Data extracted from a collection:
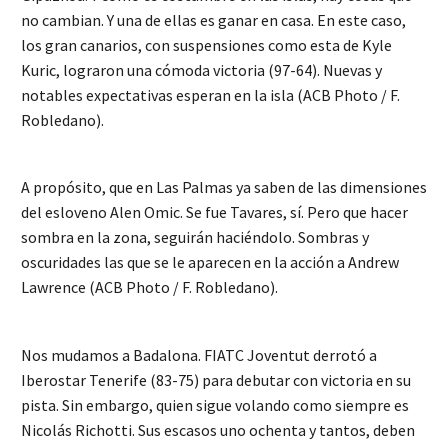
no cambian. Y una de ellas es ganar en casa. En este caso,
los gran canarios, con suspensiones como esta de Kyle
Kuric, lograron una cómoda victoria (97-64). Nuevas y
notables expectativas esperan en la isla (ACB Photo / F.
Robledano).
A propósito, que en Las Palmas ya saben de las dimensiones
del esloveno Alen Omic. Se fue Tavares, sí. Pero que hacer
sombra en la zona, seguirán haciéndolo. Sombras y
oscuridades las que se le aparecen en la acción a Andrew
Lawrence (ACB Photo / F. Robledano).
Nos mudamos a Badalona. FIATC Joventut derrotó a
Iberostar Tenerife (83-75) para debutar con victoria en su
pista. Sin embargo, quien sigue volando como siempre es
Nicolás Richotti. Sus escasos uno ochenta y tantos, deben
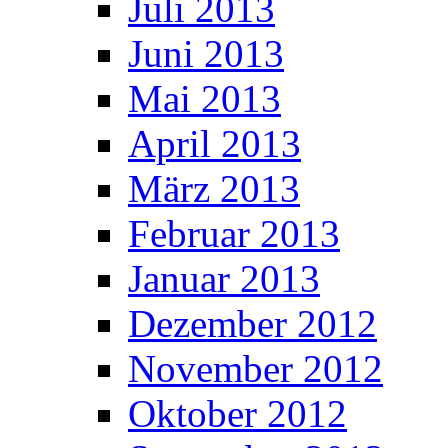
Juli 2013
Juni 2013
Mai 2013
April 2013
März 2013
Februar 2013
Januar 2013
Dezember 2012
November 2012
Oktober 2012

## TRY IT
Give again, word for word, only the lines that run from the top of the data above through the line with "sombra en la". Drop the pictures.

## SOLUTION FOR THIS TASK
no cambian. Y una de ellas es ganar en casa. En este caso,
los gran canarios, con suspensiones como esta de Kyle
Kuric, lograron una cómoda victoria (97-64). Nuevas y
notables expectativas esperan en la isla (ACB Photo / F.
Robledano).
A propósito, que en Las Palmas ya saben de las dimensiones
del esloveno Alen Omic. Se fue Tavares, sí. Pero que hacer
sombra en la zona, seguirán haciéndolo. Sombras y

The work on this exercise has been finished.